Sure. I see the point. Let me add some context and plan for this trade so I can get some constructure criticism here. I don't intend to hold the put to expiry. There is little theta on this option for the next 16 months, so 50% risk premium I am paying is concentrated in the last 6 months of the put. The thesis here with the hedge is that the US is slowly jogging towards a sovereign debt crisis. Won't happen tomorrow but the long end of the yield curve is going to go up - it will probably be a "spikey" event sometime in the next 16 months that catalyzes an abrupt change in sentiment. (See yesterday for instance or if the next Fed chain continues a plan to cut rates with advancing inflation) The plan is that I'll keep this contract open for next 16 months Scenario A) TLT continues to slide or a negative news catalyst occurs , this put will swing deeper ITM on that event. The gain in the option will offset any losses in HIMU at that point. If that happens, the USG will be forced to implement measures to satisfy the bond market (Fiscal austerity, VAT implementation, etc), at that point TLT will begin to rebound. I'll close this put for a profit, HIMU will retrace (hopefully) to closer to my purchase price and I have protected my principal while still netting the tax free dividend from the muni. Scenario B) TLT does nothing over the next 16 months, HIMU stays close to the price I paid and I sell the put back for a loss on or around May 2027. The expected price of the contract on that date assuming no change in TLY from today is $600. So I paid about $200 in insurance costs on $20k worth of capital. (1%). Yeah that eats into my return, but I am still netting \~4%. Finally the small loss on this option offsets any gains I have elsewhere in my taxable income generating portion of my portfolio. So even this insurance offers value to me elsewhere. So open to feedback on this and if I am thinking about it the right way.

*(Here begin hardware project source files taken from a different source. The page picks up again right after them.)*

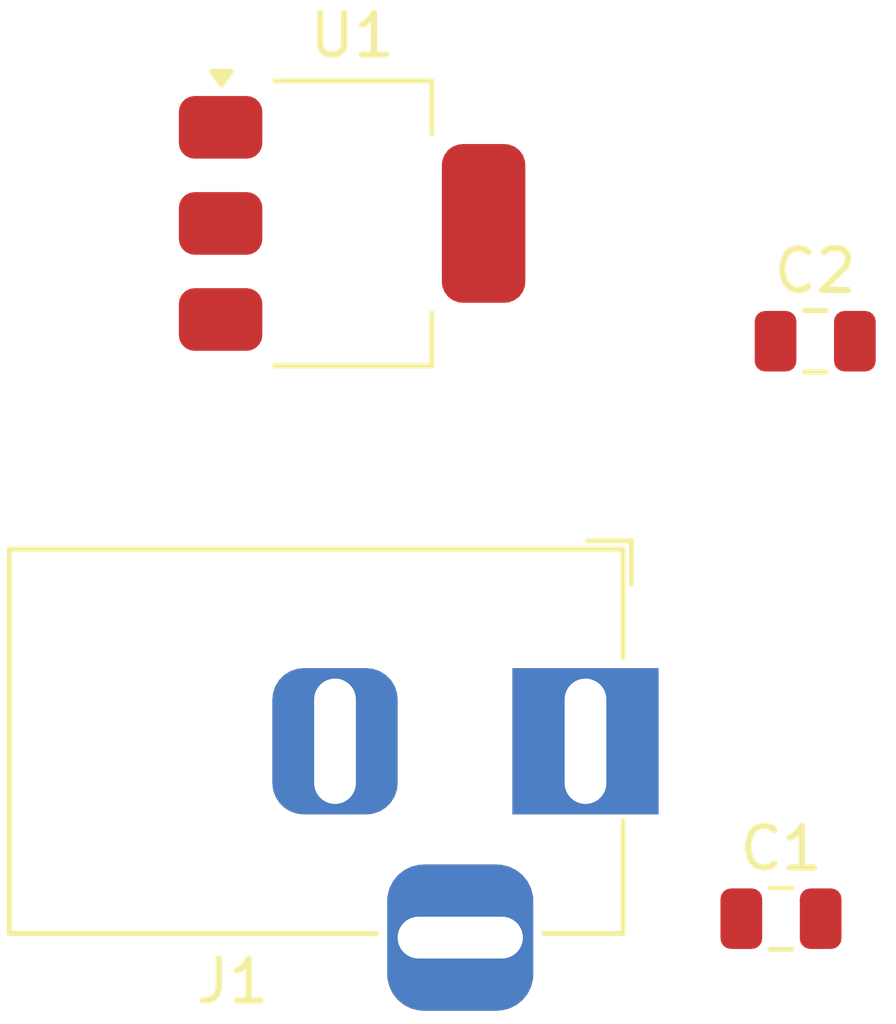
<source format=kicad_pcb>
(kicad_pcb
	(version 20240108)
	(generator "pcbnew")
	(generator_version "8.0")
	(general
		(thickness 1.6)
		(legacy_teardrops no)
	)
	(paper "A4")
	(layers
		(0 "F.Cu" signal)
		(31 "B.Cu" signal)
		(32 "B.Adhes" user "B.Adhesive")
		(33 "F.Adhes" user "F.Adhesive")
		(34 "B.Paste" user)
		(35 "F.Paste" user)
		(36 "B.SilkS" user "B.Silkscreen")
		(37 "F.SilkS" user "F.Silkscreen")
		(38 "B.Mask" user)
		(39 "F.Mask" user)
		(40 "Dwgs.User" user "User.Drawings")
		(41 "Cmts.User" user "User.Comments")
		(42 "Eco1.User" user "User.Eco1")
		(43 "Eco2.User" user "User.Eco2")
		(44 "Edge.Cuts" user)
		(45 "Margin" user)
		(46 "B.CrtYd" user "B.Courtyard")
		(47 "F.CrtYd" user "F.Courtyard")
		(48 "B.Fab" user)
		(49 "F.Fab" user)
		(50 "User.1" user)
		(51 "User.2" user)
		(52 "User.3" user)
		(53 "User.4" user)
		(54 "User.5" user)
		(55 "User.6" user)
		(56 "User.7" user)
		(57 "User.8" user)
		(58 "User.9" user)
	)
	(setup
		(pad_to_mask_clearance 0)
		(allow_soldermask_bridges_in_footprints no)
		(pcbplotparams
			(layerselection 0x00010fc_ffffffff)
			(plot_on_all_layers_selection 0x0000000_00000000)
			(disableapertmacros no)
			(usegerberextensions no)
			(usegerberattributes yes)
			(usegerberadvancedattributes yes)
			(creategerberjobfile yes)
			(dashed_line_dash_ratio 12.000000)
			(dashed_line_gap_ratio 3.000000)
			(svgprecision 4)
			(plotframeref no)
			(viasonmask no)
			(mode 1)
			(useauxorigin no)
			(hpglpennumber 1)
			(hpglpenspeed 20)
			(hpglpendiameter 15.000000)
			(pdf_front_fp_property_popups yes)
			(pdf_back_fp_property_popups yes)
			(dxfpolygonmode yes)
			(dxfimperialunits yes)
			(dxfusepcbnewfont yes)
			(psnegative no)
			(psa4output no)
			(plotreference yes)
			(plotvalue yes)
			(plotfptext yes)
			(plotinvisibletext no)
			(sketchpadsonfab no)
			(subtractmaskfromsilk no)
			(outputformat 1)
			(mirror no)
			(drillshape 1)
			(scaleselection 1)
			(outputdirectory "")
		)
	)
	(net 0 "")
	(net 1 "VIN_5V")
	(net 2 "GND")
	(net 3 "3V3")
	(footprint "Connector_BarrelJack:BarrelJack_Horizontal" (layer "F.Cu") (at 0 0))
	(footprint "Capacitor_SMD:C_0805_2012Metric" (layer "F.Cu") (at 4.683333 4.24675))
	(footprint "Package_TO_SOT_SMD:SOT-223-3_TabPin2" (layer "F.Cu") (at -5.590476 -12.3965))
	(footprint "Capacitor_SMD:C_0805_2012Metric" (layer "F.Cu") (at 5.502382 -9.5765))
)

</source>
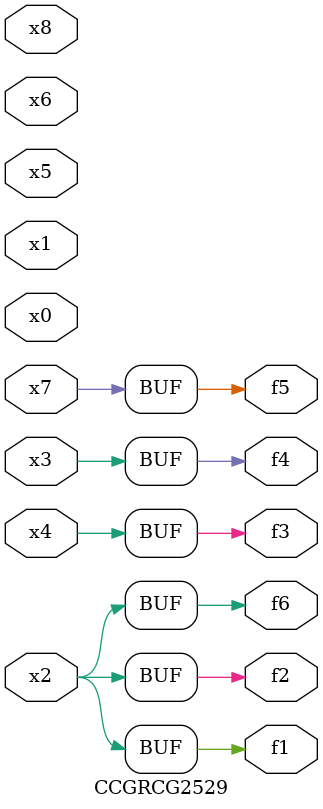
<source format=v>
module CCGRCG2529(
	input x0, x1, x2, x3, x4, x5, x6, x7, x8,
	output f1, f2, f3, f4, f5, f6
);
	assign f1 = x2;
	assign f2 = x2;
	assign f3 = x4;
	assign f4 = x3;
	assign f5 = x7;
	assign f6 = x2;
endmodule

</source>
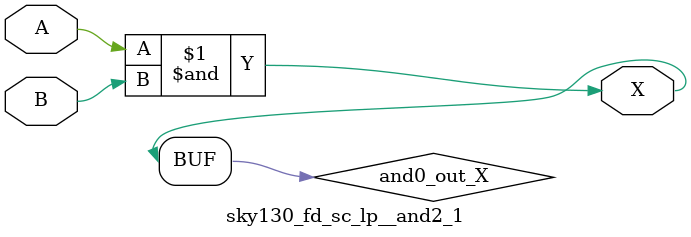
<source format=v>
/*
 * Copyright 2020 The SkyWater PDK Authors
 *
 * Licensed under the Apache License, Version 2.0 (the "License");
 * you may not use this file except in compliance with the License.
 * You may obtain a copy of the License at
 *
 *     https://www.apache.org/licenses/LICENSE-2.0
 *
 * Unless required by applicable law or agreed to in writing, software
 * distributed under the License is distributed on an "AS IS" BASIS,
 * WITHOUT WARRANTIES OR CONDITIONS OF ANY KIND, either express or implied.
 * See the License for the specific language governing permissions and
 * limitations under the License.
 *
 * SPDX-License-Identifier: Apache-2.0
*/


`ifndef SKY130_FD_SC_LP__AND2_1_FUNCTIONAL_V
`define SKY130_FD_SC_LP__AND2_1_FUNCTIONAL_V

/**
 * and2: 2-input AND.
 *
 * Verilog simulation functional model.
 */

`timescale 1ns / 1ps
`default_nettype none

`celldefine
module sky130_fd_sc_lp__and2_1 (
    X,
    A,
    B
);

    // Module ports
    output X;
    input  A;
    input  B;

    // Local signals
    wire and0_out_X;

    //  Name  Output      Other arguments
    and and0 (and0_out_X, A, B           );
    buf buf0 (X         , and0_out_X     );

endmodule
`endcelldefine

`default_nettype wire
`endif  // SKY130_FD_SC_LP__AND2_1_FUNCTIONAL_V

</source>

I have $20k in HIMU, a junk muni ETF. It yields about 5% and income is free from federal tax.so $1000 / yr free and clear of any USG taxes. The biggest single risk with that position is interest rate sensitivity. When yield climbs the value of the bonds will fall and ETF price will follow. because of the very real risk that the long end of the yield curve here in the US is going to explode in next 2 years I purchased ATM TLT put for $800 (LEAP) expiring in Jan 2028. TLT price is tightly correlated with HIMU. This I am paying about $400 a year in options premiums as insurance on my $20k principle. A couple things: I am surrendering half the yield in name of insurance. Yes. But I'm largely hedged and delta neutral as HIMU price changes.
I have a portion of capital at work in an income generation account. I will occasionally write calls or open CSPs on these HIMU - 30% allocation (Muni fund - no options chain) SNSXX - 30% allocation (I use this money market fund as collateral for CSPs) F - 10% allocation ARCC - 10% allocation SVOL 5% allocation (I actively hedge this position to protect against NAV erosion) SCHD 10% allocation - modest capital appreciation IBIT 5% yes I know. :) Vol.premium usually attractive.